The US Air Force is preparing to launch studies of potential linkages between NATO's Alliance Ground Surveillance programme and its own rolling Northrop Grumman RQ-4 Global Hawk unmanned air vehicle acquisition as part of risk-mitigation efforts for the troubled transatlantic project.
NATO earlier this year elected to discard plans to base part of the AGS capability on a fleet of modified Airbus A321 airliners carrying Transatlantic Cooperative AGS Radar sensors and instead develop a fleet of up to eight Global Hawks carrying the Northrop/Raytheon Multi-Platform Radar Technology Insertion Program sensor.
The USAF announced on 19 November that it is planning new studies to define the NATO AGS "core capability resulting from a UAV-only based approach" and explore "interdependency between ongoing related USAF programme and NATO potential reuse technology candidates".

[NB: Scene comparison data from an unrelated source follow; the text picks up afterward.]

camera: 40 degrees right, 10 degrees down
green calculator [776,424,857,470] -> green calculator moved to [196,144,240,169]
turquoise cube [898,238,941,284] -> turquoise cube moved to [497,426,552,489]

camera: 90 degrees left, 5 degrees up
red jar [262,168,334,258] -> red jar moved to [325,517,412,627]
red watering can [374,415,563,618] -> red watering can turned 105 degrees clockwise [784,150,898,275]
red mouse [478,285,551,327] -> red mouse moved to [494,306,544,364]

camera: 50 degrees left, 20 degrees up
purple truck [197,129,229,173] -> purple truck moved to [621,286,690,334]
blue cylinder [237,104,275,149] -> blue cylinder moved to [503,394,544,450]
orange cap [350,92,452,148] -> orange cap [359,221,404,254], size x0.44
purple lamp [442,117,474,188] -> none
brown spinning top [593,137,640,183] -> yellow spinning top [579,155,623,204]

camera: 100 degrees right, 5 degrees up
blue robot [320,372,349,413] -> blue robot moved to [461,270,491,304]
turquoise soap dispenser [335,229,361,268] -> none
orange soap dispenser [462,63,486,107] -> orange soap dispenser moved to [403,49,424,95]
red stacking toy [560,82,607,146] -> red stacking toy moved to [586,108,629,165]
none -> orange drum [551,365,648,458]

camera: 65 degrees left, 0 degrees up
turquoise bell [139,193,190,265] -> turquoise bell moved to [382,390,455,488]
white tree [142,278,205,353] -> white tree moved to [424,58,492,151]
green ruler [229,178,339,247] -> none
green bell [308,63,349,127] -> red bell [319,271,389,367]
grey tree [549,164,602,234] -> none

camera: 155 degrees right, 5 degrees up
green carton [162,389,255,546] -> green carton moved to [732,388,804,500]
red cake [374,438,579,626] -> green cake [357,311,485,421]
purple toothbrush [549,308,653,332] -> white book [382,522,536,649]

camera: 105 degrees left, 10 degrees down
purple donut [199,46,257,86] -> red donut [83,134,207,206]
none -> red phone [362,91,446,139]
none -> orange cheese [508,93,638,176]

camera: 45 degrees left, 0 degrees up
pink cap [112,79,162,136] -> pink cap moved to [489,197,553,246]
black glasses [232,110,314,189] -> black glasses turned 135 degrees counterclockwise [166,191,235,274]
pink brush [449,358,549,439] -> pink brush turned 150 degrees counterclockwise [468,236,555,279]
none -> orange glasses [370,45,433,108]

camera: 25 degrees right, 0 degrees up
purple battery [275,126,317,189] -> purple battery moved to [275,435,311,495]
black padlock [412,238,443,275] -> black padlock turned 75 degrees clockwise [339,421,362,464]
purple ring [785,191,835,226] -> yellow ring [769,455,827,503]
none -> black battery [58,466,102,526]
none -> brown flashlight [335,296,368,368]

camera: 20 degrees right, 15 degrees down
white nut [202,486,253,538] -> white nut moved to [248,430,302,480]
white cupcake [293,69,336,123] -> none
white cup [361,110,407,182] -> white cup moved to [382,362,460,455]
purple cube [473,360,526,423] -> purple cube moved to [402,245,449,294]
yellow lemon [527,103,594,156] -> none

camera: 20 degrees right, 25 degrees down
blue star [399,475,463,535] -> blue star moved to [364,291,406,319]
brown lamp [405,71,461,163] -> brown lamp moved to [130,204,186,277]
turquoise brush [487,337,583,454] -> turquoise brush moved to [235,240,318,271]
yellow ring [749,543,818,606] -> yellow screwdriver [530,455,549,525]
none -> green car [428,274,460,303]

The process will also include preparation of an "interoperability approach", a concept of operations, and development of acquisition strategies for the USAF that "mitigate any impacts to the USAF RQ-4 Block 40 programme and lower the risk of the NATO AGS programme execution".
The USAF confirms that the A321 "manned aircraft was deleted from the programme in mid-2007 because of affordability issues and NATO is now pursuing an AGS solution based on Global Hawk with the MP-RTIP sensor". It says a two-phase acquisition approach is still planned, starting with a design, development and demonstration effort and subsequent full-scale production.